Дорога  серпантином  спускалась  в  город,  над  которым висела плотная густая дымка. Ее и имел в виду шофер: когда  туман,  снайперам   работы  нет.  В  этом  городе туман - дар   Божий:   его   ждут,   ему   радуются.

Среди обгоревших деревьев на совершенно целом довоенном столбе предупреждал водителей об опасности чистенький нарядный довоенный знак: «Неровная дорога». Да уж, дорога, мягко говоря, неровная.
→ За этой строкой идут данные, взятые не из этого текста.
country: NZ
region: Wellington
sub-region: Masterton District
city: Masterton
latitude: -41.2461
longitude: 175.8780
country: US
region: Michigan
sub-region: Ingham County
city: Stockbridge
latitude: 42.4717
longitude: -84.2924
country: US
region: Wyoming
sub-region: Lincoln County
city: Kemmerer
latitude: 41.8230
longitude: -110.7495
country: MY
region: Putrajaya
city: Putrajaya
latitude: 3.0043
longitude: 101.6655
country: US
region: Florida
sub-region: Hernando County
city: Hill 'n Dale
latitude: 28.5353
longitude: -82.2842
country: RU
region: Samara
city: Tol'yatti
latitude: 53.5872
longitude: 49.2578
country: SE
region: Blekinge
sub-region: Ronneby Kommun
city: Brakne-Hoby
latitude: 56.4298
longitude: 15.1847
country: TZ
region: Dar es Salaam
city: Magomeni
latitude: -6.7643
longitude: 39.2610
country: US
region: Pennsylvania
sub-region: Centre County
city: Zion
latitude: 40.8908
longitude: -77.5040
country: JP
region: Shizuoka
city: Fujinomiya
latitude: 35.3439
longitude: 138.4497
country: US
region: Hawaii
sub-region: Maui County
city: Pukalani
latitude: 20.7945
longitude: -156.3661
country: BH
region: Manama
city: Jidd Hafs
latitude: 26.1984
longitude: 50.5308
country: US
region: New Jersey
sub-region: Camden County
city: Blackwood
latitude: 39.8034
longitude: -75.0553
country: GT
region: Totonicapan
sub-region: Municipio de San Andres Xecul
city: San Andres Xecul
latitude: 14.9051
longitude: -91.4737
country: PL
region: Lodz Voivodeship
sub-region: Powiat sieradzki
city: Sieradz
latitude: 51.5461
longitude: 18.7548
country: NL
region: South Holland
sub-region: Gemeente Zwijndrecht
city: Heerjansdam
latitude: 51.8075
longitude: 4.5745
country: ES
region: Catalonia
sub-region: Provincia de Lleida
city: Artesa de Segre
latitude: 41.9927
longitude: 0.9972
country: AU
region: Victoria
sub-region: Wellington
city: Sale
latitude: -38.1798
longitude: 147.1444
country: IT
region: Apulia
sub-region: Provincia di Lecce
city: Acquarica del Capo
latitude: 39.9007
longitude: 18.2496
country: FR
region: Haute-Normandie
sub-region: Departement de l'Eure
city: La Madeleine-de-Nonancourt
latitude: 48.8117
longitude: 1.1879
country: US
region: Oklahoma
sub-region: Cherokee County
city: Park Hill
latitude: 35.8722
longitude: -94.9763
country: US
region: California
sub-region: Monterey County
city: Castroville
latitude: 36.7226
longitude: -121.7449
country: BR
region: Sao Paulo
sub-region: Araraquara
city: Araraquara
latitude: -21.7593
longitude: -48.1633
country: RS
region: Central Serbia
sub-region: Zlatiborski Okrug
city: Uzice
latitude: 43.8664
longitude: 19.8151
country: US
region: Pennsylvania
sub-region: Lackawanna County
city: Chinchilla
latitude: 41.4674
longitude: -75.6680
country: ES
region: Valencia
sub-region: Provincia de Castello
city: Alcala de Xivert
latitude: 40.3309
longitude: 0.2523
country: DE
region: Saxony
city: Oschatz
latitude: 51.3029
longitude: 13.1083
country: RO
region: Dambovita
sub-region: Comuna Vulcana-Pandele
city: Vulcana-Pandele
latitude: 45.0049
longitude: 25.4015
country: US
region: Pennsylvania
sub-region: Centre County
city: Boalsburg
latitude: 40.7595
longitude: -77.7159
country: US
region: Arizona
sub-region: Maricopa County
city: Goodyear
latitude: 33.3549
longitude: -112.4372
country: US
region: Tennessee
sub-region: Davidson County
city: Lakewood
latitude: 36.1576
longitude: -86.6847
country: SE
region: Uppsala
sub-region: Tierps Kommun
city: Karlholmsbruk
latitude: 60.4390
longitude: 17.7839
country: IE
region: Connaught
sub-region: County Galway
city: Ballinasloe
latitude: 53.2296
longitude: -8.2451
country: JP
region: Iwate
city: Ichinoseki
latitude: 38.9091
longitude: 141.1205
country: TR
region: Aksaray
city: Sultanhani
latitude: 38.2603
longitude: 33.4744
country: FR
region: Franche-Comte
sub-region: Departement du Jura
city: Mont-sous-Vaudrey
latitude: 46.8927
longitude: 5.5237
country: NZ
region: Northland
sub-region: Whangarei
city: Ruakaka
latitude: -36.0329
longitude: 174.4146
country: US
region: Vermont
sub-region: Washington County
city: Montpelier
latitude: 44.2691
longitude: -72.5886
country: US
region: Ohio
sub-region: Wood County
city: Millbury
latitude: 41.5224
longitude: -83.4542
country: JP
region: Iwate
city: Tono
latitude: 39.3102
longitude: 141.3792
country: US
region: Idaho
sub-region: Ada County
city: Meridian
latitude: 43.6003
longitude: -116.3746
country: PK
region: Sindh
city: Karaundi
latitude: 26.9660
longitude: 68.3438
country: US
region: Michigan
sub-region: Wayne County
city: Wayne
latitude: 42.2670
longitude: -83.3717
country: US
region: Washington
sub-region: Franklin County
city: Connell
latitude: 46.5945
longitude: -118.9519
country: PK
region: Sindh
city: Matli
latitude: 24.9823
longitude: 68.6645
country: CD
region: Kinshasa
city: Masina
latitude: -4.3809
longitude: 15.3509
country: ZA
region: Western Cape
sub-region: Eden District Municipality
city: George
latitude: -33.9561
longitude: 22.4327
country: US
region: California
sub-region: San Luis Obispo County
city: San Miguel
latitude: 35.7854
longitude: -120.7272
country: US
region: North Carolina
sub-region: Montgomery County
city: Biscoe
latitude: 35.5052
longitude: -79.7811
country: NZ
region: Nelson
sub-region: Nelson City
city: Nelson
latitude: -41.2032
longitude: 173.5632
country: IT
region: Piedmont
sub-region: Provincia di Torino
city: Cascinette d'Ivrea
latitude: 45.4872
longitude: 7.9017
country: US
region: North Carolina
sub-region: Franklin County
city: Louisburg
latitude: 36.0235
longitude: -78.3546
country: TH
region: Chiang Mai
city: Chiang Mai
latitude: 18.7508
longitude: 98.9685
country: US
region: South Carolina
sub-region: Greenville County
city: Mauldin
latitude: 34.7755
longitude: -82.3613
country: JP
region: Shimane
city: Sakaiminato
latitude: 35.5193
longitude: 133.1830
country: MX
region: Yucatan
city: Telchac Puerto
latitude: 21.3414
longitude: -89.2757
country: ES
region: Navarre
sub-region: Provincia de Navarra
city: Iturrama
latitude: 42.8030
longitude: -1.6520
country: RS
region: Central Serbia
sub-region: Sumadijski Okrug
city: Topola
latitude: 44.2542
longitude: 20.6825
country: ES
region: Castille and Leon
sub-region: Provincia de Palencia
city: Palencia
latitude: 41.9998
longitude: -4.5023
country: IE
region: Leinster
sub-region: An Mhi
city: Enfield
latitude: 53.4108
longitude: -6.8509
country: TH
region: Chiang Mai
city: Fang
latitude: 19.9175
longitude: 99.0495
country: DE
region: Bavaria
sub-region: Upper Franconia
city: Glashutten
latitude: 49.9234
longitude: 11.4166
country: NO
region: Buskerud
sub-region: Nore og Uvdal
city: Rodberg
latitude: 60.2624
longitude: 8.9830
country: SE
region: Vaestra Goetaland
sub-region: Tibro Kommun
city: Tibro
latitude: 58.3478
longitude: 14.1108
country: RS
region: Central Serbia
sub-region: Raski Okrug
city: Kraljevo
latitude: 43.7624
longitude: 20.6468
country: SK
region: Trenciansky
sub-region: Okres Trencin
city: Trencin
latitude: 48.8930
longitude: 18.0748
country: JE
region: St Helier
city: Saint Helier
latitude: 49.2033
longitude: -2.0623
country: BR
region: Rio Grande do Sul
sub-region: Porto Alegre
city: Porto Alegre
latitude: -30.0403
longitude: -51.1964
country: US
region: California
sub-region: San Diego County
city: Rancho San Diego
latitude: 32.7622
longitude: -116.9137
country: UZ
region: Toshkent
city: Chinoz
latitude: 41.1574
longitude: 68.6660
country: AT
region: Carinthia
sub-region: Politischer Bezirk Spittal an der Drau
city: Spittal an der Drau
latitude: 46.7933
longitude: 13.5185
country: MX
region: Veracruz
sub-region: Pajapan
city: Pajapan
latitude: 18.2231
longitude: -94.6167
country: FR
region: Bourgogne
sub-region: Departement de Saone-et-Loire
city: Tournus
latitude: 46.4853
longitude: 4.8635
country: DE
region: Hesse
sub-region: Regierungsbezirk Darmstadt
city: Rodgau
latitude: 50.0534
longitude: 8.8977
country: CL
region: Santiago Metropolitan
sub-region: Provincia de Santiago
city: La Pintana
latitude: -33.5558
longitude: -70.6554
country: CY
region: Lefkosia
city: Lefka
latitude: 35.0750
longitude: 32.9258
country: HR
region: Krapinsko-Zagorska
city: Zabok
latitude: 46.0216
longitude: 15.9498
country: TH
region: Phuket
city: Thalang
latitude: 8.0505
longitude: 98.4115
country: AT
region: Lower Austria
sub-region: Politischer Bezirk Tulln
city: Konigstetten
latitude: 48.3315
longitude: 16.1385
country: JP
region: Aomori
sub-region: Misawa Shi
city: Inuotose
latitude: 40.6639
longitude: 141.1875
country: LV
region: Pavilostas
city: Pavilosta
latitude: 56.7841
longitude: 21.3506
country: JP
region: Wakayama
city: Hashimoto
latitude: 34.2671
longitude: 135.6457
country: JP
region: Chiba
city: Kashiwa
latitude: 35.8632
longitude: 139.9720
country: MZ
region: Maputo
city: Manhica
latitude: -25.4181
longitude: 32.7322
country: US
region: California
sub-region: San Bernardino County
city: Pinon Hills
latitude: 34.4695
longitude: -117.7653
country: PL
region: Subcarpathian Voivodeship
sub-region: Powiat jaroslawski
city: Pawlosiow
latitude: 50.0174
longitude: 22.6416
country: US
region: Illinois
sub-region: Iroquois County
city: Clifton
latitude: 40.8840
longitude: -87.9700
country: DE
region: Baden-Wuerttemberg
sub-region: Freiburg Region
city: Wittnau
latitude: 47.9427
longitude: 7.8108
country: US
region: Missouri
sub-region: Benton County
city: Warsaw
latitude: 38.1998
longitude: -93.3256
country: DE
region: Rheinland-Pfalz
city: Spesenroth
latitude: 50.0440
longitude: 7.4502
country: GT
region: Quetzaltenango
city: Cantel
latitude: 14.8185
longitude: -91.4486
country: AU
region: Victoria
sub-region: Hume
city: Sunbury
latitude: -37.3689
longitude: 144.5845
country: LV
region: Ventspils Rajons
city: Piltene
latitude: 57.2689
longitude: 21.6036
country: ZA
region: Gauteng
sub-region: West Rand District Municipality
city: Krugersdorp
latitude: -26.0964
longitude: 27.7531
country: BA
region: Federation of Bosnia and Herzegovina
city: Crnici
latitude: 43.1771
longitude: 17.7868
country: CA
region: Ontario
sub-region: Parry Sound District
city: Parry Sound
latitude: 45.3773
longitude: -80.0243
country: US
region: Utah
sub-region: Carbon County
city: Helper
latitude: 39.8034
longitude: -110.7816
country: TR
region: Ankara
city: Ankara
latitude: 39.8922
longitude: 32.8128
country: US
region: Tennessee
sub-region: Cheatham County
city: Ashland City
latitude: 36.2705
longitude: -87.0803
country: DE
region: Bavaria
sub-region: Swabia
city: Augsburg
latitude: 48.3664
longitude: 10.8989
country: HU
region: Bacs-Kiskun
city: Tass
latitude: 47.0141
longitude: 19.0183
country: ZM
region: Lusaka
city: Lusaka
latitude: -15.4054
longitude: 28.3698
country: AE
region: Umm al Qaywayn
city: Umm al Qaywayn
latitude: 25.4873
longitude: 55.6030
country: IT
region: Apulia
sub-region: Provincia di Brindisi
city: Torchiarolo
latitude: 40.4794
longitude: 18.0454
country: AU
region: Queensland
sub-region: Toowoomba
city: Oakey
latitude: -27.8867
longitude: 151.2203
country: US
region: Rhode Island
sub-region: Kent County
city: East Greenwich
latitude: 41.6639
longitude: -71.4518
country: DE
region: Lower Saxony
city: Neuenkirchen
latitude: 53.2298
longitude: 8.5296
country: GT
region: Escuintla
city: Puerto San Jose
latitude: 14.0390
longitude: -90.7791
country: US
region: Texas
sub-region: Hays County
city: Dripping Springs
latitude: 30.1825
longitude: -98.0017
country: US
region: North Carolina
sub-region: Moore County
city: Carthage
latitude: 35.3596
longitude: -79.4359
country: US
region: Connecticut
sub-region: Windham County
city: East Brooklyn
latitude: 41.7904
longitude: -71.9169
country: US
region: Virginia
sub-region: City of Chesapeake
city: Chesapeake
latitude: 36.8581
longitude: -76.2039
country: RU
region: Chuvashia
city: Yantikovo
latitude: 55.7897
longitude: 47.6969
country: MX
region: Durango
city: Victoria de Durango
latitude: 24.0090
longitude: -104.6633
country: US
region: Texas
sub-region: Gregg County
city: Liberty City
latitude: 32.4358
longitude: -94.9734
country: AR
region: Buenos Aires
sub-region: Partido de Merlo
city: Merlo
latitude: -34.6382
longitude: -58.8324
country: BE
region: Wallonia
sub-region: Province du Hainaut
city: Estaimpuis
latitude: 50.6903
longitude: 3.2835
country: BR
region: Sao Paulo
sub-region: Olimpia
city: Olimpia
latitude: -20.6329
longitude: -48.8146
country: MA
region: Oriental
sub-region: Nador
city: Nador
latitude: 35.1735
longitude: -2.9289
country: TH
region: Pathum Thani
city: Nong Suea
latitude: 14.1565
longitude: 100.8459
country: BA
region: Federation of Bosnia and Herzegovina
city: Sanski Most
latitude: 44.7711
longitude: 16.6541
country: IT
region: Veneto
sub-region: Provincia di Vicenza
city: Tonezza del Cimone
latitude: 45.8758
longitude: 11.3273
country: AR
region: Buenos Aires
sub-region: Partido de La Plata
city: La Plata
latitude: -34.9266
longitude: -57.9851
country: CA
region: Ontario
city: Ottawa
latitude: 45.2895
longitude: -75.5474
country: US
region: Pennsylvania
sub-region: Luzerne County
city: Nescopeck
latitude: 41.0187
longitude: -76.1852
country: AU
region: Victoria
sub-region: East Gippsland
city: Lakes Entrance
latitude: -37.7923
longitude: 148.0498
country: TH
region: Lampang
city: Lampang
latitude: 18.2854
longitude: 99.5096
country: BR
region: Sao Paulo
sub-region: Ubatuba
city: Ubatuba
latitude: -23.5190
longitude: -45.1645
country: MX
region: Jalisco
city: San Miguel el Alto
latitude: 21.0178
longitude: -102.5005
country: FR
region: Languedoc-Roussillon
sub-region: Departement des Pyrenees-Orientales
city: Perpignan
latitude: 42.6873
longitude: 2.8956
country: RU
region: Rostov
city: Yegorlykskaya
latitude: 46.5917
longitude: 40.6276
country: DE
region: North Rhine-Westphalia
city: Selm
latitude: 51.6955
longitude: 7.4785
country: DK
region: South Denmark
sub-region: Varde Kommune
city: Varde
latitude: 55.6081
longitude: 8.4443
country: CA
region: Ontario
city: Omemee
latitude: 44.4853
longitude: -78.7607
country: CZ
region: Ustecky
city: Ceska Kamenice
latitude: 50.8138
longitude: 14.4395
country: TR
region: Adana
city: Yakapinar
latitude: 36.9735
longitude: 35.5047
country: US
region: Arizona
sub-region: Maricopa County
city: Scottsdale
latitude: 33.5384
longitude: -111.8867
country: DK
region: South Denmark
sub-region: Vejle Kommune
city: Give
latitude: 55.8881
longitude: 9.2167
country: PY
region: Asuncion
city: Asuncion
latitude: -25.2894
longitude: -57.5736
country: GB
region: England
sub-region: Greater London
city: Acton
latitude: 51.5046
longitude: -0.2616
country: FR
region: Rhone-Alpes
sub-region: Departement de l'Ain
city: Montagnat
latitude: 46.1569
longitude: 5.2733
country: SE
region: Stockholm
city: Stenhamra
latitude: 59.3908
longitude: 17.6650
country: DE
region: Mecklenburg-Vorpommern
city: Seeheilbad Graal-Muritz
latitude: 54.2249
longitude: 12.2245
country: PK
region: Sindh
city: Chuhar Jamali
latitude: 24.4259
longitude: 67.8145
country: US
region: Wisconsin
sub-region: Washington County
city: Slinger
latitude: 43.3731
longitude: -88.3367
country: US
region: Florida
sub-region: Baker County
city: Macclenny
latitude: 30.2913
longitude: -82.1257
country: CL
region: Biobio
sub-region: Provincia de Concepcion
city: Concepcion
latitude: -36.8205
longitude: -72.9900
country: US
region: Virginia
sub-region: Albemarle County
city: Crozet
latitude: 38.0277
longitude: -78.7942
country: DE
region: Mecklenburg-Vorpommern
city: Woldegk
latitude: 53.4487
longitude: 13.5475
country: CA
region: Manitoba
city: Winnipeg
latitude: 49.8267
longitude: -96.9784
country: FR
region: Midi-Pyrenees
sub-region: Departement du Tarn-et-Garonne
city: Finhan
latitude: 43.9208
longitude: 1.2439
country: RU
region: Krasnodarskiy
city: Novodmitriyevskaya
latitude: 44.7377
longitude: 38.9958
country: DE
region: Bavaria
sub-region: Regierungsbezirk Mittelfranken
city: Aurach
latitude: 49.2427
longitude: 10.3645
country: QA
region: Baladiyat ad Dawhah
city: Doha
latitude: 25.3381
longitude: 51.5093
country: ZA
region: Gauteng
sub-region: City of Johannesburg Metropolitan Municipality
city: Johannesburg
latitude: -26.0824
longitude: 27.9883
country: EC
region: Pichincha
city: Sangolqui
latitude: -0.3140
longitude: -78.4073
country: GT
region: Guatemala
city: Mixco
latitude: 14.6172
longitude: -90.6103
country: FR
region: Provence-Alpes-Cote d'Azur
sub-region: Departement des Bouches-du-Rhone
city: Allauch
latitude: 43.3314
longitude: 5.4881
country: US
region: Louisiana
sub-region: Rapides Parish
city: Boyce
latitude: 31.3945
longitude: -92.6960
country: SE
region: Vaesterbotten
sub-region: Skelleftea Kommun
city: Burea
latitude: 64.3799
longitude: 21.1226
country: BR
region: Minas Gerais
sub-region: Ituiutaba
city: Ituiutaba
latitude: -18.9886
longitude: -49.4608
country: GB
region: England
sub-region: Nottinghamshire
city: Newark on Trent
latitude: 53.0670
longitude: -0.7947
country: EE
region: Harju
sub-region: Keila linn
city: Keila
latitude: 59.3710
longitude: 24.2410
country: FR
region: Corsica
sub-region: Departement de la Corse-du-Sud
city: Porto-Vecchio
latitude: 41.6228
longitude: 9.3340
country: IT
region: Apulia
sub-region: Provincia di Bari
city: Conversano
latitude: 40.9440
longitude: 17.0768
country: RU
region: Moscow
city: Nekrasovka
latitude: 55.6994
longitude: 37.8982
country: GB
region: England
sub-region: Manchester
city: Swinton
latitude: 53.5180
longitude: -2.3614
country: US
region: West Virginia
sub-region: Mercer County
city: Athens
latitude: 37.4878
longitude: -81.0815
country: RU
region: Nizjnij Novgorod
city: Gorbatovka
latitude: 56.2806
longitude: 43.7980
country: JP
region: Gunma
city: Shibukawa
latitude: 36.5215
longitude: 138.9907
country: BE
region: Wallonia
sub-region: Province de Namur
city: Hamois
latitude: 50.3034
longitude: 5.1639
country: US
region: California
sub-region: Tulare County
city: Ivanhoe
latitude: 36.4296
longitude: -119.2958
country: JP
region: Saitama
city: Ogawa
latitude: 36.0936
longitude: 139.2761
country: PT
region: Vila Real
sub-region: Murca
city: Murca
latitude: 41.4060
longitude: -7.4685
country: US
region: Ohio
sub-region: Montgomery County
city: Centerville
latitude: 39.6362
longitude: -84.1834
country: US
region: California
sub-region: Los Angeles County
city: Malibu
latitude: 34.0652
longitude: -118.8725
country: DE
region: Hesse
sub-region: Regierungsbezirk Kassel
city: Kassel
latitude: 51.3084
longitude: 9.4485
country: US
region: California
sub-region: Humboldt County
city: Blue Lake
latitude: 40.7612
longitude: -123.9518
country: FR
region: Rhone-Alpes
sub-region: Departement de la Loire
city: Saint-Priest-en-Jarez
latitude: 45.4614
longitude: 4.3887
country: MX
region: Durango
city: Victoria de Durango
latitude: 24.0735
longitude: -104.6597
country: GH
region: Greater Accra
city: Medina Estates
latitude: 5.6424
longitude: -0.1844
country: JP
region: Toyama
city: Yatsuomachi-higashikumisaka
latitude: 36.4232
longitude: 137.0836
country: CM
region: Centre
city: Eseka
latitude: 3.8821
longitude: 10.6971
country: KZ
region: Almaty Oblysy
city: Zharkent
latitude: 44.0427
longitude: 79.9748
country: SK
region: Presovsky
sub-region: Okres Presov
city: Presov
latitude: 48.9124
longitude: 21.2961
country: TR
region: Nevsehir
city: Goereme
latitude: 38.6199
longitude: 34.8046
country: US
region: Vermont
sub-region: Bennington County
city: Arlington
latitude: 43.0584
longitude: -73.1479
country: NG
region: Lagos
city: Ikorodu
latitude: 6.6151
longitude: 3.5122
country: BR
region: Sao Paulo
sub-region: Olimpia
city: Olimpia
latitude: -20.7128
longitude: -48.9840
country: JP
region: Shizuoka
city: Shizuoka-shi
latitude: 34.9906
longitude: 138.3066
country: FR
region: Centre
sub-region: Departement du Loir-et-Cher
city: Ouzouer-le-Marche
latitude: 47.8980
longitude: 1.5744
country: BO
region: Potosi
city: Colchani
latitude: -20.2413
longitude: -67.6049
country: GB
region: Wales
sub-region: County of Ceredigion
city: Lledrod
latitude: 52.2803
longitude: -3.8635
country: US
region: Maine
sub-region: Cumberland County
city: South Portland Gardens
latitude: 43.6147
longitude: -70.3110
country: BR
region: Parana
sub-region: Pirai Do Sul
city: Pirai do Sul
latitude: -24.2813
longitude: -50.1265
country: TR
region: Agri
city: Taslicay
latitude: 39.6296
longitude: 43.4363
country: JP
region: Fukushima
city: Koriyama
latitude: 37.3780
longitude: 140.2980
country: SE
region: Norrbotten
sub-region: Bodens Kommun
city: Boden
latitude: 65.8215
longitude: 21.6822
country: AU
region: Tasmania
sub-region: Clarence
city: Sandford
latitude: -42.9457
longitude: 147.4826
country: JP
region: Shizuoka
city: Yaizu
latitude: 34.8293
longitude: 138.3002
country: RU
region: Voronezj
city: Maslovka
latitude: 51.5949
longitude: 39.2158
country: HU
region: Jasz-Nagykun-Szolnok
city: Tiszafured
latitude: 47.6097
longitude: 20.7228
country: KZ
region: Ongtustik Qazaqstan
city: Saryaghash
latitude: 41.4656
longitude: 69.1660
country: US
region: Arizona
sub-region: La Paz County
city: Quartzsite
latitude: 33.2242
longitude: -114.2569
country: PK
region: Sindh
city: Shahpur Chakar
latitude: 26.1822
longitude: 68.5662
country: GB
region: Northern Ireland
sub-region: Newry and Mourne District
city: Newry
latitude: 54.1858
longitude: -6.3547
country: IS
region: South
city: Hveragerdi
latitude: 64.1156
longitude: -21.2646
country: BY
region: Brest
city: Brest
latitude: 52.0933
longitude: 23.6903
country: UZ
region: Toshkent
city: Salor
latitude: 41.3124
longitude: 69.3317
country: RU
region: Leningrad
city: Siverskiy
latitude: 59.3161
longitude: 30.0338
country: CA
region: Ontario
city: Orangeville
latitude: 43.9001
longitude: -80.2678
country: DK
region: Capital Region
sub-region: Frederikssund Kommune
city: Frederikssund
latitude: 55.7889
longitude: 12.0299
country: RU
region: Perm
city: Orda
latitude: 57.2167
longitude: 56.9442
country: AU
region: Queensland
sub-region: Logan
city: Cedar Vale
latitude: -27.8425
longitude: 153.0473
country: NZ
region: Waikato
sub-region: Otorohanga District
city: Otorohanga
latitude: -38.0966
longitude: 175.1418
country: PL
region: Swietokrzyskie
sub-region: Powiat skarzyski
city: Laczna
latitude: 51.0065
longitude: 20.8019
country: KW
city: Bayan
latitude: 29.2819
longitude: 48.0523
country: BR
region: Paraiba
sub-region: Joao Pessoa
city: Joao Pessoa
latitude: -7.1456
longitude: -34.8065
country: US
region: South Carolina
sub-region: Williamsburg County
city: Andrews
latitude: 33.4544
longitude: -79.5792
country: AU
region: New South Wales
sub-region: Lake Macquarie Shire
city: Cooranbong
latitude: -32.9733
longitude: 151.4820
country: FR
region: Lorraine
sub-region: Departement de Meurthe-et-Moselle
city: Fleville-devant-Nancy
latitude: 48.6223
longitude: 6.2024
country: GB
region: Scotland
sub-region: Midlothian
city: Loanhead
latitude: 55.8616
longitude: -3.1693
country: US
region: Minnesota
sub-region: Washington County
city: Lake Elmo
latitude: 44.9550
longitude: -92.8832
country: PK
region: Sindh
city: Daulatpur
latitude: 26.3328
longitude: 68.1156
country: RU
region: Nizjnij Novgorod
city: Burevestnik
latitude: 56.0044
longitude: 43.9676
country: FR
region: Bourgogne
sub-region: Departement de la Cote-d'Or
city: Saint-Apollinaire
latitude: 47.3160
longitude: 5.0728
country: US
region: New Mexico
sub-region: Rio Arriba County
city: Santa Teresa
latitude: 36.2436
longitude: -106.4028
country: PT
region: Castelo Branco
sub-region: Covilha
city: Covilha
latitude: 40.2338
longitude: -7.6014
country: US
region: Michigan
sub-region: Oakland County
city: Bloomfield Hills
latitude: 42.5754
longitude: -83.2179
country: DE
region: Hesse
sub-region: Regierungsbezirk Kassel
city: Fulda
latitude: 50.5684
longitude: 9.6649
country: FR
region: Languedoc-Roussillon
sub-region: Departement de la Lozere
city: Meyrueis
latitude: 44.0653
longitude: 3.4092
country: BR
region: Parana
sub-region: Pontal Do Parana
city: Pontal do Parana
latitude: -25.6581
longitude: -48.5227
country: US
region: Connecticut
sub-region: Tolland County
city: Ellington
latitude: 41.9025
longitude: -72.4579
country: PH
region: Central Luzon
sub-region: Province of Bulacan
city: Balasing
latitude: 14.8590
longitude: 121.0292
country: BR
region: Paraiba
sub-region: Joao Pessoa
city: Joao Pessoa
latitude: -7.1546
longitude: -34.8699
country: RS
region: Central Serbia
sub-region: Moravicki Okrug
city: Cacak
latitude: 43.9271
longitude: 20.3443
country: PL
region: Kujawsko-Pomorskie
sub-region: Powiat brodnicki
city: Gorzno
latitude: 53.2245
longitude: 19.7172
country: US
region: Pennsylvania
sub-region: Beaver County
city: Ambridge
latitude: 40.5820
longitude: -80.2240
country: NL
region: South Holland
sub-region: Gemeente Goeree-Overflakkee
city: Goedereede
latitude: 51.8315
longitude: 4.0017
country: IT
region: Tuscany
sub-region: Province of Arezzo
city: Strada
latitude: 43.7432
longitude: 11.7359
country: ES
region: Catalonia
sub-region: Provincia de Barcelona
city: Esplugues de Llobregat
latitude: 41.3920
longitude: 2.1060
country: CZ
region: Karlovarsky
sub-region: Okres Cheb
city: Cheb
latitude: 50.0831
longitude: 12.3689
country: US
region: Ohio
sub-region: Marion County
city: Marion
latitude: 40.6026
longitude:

У штаба батальона с криком: «То наш рус дошел!», меня окружила стайка мальчишек. Вблизи ударил миномет и один из мальчиков, лет восьми, сильно вздрогнул и схватил меня за рукав. Желая его успокоить, я спросил: «Где ты живешь?». Он показал рукой на дом и с тяжким при-дыханием ответил:
- Т-там.
- А   где   твой   отец?
- Т-там, - он показал рукой дальше, в скопление строений, откуда непрерывно слышался треск пулеметов. Мальчик заикался. Позже я узнал, многие дети в Сараево заикаются.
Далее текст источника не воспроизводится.